■ Available records
Content starts

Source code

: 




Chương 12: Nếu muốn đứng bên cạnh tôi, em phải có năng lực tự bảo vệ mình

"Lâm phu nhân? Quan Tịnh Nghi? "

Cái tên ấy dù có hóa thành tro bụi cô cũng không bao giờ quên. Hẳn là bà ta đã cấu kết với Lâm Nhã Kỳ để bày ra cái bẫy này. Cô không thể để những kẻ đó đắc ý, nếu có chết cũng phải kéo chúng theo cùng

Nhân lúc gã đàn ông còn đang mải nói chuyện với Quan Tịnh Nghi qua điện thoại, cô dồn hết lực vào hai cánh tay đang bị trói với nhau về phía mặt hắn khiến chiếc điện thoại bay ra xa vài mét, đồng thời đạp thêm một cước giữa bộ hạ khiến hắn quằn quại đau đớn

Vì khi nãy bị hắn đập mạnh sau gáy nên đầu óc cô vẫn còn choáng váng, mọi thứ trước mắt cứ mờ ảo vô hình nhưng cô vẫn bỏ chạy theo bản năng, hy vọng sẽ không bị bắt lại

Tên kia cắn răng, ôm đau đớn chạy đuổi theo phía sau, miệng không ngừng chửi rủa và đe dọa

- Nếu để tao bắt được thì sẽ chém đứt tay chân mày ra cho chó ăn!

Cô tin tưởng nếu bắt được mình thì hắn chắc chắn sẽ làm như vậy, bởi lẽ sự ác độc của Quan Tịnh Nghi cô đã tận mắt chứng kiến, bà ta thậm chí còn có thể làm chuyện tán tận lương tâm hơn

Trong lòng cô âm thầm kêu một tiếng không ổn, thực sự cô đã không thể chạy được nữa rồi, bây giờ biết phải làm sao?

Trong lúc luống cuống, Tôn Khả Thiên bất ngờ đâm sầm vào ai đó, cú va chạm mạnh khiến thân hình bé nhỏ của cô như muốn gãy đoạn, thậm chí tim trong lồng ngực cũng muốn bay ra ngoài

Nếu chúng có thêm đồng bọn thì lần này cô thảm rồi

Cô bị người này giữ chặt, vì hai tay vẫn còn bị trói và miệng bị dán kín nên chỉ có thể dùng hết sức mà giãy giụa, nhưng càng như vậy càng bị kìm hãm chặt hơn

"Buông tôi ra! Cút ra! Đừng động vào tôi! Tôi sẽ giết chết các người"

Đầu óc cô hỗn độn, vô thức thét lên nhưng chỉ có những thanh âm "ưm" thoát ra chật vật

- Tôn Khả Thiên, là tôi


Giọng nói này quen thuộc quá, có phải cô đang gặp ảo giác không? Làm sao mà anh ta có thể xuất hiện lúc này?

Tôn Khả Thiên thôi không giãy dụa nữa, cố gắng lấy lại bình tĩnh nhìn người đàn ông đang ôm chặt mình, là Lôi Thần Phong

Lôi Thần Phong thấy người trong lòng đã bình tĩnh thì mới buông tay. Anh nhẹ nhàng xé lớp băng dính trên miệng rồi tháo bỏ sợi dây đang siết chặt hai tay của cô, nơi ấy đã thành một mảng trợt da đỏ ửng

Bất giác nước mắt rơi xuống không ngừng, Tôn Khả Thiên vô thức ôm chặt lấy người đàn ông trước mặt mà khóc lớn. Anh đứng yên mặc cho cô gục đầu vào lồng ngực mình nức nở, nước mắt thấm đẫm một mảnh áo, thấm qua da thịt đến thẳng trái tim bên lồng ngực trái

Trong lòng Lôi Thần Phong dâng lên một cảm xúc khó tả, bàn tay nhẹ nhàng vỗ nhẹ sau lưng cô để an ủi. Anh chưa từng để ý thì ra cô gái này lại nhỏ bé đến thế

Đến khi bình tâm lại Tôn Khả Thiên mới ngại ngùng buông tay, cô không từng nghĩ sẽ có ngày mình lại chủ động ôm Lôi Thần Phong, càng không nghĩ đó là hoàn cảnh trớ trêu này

Content ends
Content starts

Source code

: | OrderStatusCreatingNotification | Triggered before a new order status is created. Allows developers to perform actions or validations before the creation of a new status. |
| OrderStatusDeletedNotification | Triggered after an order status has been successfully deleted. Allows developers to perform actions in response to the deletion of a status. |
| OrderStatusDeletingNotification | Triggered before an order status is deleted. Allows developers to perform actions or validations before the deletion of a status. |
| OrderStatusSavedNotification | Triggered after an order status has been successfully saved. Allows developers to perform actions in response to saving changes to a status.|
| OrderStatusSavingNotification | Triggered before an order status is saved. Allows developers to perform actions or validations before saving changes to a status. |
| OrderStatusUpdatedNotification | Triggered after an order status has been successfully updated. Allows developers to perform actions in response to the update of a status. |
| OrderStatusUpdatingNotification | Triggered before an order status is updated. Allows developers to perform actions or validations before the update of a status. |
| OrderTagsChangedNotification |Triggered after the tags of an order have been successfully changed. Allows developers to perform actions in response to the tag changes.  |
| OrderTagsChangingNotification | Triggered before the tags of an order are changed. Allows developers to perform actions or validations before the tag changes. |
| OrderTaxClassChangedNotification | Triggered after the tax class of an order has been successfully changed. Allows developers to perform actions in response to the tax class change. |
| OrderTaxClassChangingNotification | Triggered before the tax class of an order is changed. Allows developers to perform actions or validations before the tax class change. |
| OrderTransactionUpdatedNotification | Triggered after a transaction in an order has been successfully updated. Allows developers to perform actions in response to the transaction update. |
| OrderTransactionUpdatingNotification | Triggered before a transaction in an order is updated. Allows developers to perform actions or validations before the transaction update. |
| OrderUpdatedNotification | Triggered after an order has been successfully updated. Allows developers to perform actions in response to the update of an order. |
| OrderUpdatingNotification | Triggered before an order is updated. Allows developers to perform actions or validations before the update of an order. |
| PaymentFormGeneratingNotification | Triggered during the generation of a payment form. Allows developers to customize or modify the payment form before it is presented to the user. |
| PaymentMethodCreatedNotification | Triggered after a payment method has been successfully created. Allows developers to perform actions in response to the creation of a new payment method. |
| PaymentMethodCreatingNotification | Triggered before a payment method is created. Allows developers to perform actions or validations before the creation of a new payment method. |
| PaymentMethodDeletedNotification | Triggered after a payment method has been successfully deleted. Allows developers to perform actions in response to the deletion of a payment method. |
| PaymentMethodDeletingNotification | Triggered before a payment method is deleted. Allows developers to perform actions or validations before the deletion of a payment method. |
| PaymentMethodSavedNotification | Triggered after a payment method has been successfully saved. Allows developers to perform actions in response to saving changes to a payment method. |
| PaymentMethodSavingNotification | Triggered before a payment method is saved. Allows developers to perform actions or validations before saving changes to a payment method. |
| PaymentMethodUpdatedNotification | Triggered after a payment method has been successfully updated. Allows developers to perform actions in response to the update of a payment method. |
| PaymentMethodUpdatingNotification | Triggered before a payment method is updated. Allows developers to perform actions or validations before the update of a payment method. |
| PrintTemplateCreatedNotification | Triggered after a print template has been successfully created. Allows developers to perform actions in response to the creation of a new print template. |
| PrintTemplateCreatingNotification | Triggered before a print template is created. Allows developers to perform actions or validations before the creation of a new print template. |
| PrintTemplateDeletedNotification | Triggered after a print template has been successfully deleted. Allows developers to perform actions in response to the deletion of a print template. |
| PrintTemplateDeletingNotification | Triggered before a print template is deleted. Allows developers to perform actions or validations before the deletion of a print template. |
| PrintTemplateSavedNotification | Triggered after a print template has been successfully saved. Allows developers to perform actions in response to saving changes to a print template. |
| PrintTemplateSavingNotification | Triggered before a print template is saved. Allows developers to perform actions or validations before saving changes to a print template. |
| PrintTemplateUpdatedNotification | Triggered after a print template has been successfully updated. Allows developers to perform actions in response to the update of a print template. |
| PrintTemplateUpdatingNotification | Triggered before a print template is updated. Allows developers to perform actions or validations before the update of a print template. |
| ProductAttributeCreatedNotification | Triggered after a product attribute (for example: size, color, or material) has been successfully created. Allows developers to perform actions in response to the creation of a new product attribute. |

Content ends
Content starts

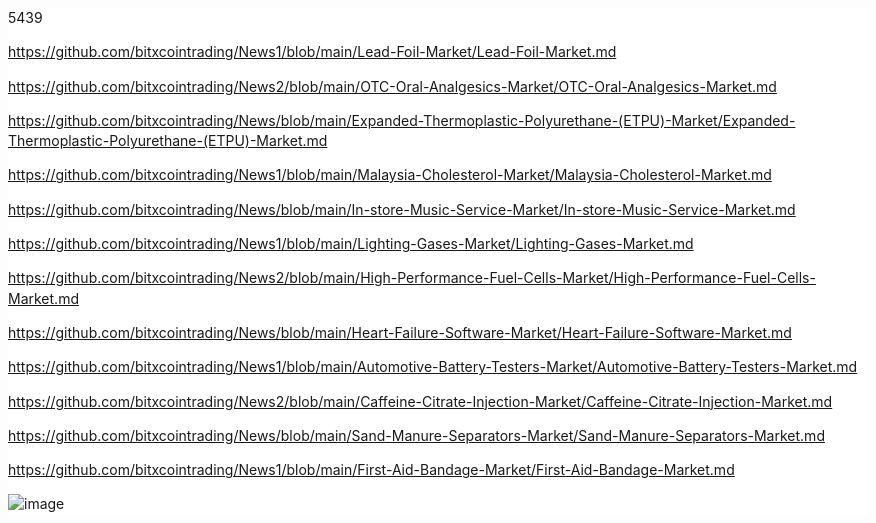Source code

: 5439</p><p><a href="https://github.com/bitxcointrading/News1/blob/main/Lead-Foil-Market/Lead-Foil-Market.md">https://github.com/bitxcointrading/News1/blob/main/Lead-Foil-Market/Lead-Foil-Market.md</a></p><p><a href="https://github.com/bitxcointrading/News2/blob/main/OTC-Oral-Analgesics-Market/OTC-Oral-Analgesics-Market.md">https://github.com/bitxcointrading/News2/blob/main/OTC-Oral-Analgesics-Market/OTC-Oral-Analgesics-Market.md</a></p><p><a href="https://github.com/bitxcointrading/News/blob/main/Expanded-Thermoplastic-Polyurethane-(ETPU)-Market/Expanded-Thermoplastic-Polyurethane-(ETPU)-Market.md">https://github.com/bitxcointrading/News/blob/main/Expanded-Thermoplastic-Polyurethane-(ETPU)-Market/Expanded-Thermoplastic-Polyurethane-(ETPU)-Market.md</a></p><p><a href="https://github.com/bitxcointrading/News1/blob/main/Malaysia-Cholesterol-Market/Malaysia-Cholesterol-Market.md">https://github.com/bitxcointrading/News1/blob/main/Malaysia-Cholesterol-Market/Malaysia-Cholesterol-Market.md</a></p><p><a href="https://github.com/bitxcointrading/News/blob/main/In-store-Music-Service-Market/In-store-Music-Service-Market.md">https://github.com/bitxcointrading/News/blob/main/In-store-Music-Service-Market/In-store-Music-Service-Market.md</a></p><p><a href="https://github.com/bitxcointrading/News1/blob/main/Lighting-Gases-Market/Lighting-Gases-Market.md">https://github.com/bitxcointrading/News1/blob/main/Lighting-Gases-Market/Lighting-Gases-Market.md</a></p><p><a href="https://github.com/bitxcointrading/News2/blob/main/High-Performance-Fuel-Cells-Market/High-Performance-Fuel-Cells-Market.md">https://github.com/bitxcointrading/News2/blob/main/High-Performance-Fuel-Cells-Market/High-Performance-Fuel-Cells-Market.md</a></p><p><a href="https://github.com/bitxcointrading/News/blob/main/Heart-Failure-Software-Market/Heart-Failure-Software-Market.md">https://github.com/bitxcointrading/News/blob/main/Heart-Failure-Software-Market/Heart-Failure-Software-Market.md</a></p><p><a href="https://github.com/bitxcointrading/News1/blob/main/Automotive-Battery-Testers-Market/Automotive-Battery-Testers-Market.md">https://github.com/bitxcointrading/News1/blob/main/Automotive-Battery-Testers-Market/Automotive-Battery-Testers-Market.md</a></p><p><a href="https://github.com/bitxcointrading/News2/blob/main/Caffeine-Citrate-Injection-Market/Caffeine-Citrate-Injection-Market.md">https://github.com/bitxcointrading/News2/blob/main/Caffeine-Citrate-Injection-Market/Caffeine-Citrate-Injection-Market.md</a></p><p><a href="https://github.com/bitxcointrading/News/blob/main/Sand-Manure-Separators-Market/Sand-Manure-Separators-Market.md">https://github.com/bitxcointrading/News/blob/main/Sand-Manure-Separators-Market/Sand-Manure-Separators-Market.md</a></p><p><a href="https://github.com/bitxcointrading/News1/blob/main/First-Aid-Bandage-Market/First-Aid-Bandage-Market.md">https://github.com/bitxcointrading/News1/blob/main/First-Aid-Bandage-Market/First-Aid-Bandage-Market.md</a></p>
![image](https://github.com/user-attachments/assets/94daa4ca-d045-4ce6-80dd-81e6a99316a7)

Content ends

■ Work instructions
Scan the material above for lines holding "thức" and copy each of them.

■ Answer area
Đầu óc cô hỗn độn, vô thức thét lên nhưng chỉ có những thanh âm "ưm" thoát ra chật vật
Bất giác nước mắt rơi xuống không ngừng, Tôn Khả Thiên vô thức ôm chặt lấy người đàn ông trước mặt mà khóc lớn. Anh đứng yên mặc cho cô gục đầu vào lồng ngực mình nức nở, nước mắt thấm đẫm một mảnh áo, thấm qua da thịt đến thẳng trái tim bên lồng ngực trái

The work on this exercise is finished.